From the entries, filter out every line that lacks "picture" and copy the rest.
Task input START
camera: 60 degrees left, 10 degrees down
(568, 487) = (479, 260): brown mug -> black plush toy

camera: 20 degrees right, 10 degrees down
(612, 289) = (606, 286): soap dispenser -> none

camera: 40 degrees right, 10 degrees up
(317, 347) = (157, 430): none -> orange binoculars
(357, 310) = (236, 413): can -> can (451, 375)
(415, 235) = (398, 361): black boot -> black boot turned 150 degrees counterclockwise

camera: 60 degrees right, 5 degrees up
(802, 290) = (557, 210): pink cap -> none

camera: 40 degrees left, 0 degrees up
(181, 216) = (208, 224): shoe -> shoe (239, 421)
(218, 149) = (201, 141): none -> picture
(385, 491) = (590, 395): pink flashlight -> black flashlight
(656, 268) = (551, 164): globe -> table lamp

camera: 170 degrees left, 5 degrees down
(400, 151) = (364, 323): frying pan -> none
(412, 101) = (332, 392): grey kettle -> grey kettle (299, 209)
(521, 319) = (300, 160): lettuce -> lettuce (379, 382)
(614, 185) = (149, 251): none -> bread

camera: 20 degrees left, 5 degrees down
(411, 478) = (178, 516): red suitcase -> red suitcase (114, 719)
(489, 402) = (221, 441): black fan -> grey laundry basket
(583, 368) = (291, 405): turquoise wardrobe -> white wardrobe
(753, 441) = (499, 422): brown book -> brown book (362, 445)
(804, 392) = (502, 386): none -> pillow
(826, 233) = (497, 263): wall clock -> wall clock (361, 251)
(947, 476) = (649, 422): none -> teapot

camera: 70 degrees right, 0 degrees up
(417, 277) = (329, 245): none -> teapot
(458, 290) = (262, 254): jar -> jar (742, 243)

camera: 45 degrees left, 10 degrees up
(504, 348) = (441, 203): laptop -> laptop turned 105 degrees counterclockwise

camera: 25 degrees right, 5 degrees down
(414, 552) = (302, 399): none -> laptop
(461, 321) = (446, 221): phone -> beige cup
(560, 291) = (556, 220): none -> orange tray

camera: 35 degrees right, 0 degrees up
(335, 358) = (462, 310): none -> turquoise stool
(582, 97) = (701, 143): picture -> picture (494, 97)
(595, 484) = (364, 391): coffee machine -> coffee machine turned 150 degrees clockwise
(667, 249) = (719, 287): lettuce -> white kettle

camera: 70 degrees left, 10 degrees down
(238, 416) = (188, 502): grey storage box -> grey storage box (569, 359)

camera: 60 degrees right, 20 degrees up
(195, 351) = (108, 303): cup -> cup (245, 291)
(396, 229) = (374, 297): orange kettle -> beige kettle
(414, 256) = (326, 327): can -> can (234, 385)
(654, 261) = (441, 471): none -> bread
Task input END
-- Reply --
(218, 149) = (201, 141): none -> picture
(582, 97) = (701, 143): picture -> picture (494, 97)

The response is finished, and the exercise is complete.